(Records drawn from a dataset)
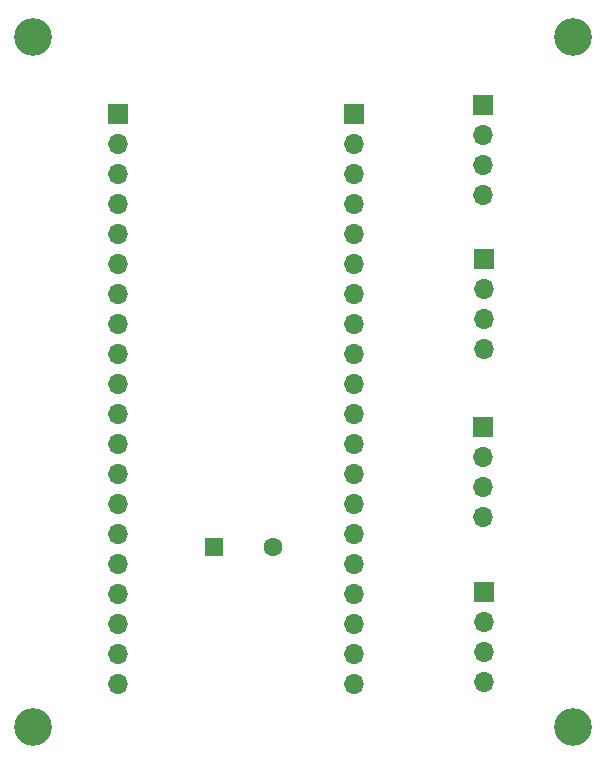
<source format=gbr>
%TF.GenerationSoftware,KiCad,Pcbnew,8.0.5*%
%TF.CreationDate,2024-10-17T17:27:17+02:00*%
%TF.ProjectId,WiiBoard,57696942-6f61-4726-942e-6b696361645f,rev?*%
%TF.SameCoordinates,Original*%
%TF.FileFunction,Soldermask,Bot*%
%TF.FilePolarity,Negative*%
%FSLAX46Y46*%
G04 Gerber Fmt 4.6, Leading zero omitted, Abs format (unit mm)*
G04 Created by KiCad (PCBNEW 8.0.5) date 2024-10-17 17:27:17*
%MOMM*%
%LPD*%
G01*
G04 APERTURE LIST*
%ADD10C,3.200000*%
%ADD11R,1.700000X1.700000*%
%ADD12O,1.700000X1.700000*%
%ADD13R,1.600000X1.600000*%
%ADD14C,1.600000*%
G04 APERTURE END LIST*
D10*
%TO.C,MH 1*%
X132080000Y-43180000D03*
%TD*%
%TO.C,H3*%
X86360000Y-101600000D03*
%TD*%
D11*
%TO.C,J5*%
X113500000Y-49740000D03*
D12*
X113500000Y-52280000D03*
X113500000Y-54820000D03*
X113500000Y-57360000D03*
X113500000Y-59900000D03*
X113500000Y-62440000D03*
X113500000Y-64980000D03*
X113500000Y-67520000D03*
X113500000Y-70060000D03*
X113500000Y-72600000D03*
X113500000Y-75140000D03*
X113500000Y-77680000D03*
X113500000Y-80220000D03*
X113500000Y-82760000D03*
X113500000Y-85300000D03*
X113500000Y-87840000D03*
X113500000Y-90380000D03*
X113500000Y-92920000D03*
X113500000Y-95460000D03*
X113500000Y-98000000D03*
%TD*%
D11*
%TO.C,J3*%
X124460000Y-76200000D03*
D12*
X124460000Y-78740000D03*
X124460000Y-81280000D03*
X124460000Y-83820000D03*
%TD*%
D10*
%TO.C,H1*%
X132080000Y-101600000D03*
%TD*%
D13*
%TO.C,C1*%
X101680000Y-86360000D03*
D14*
X106680000Y-86360000D03*
%TD*%
D10*
%TO.C,H2*%
X86360000Y-43180000D03*
%TD*%
D11*
%TO.C,J2*%
X124485000Y-61960000D03*
D12*
X124485000Y-64500000D03*
X124485000Y-67040000D03*
X124485000Y-69580000D03*
%TD*%
D11*
%TO.C,J4*%
X124460000Y-48920000D03*
D12*
X124460000Y-51460000D03*
X124460000Y-54000000D03*
X124460000Y-56540000D03*
%TD*%
D11*
%TO.C,J1*%
X124485000Y-90180000D03*
D12*
X124485000Y-92720000D03*
X124485000Y-95260000D03*
X124485000Y-97800000D03*
%TD*%
D11*
%TO.C,J6*%
X93500000Y-49740000D03*
D12*
X93500000Y-52280000D03*
X93500000Y-54820000D03*
X93500000Y-57360000D03*
X93500000Y-59900000D03*
X93500000Y-62440000D03*
X93500000Y-64980000D03*
X93500000Y-67520000D03*
X93500000Y-70060000D03*
X93500000Y-72600000D03*
X93500000Y-75140000D03*
X93500000Y-77680000D03*
X93500000Y-80220000D03*
X93500000Y-82760000D03*
X93500000Y-85300000D03*
X93500000Y-87840000D03*
X93500000Y-90380000D03*
X93500000Y-92920000D03*
X93500000Y-95460000D03*
X93500000Y-98000000D03*
%TD*%
M02*

</source>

§ Exercise:
Please go line by line through the records above, copying each one that holds the string "KiCad".

§ Answer space:
%TF.GenerationSoftware,KiCad,Pcbnew,8.0.5*%
G04 Created by KiCad (PCBNEW 8.0.5) date 2024-10-17 17:27:17*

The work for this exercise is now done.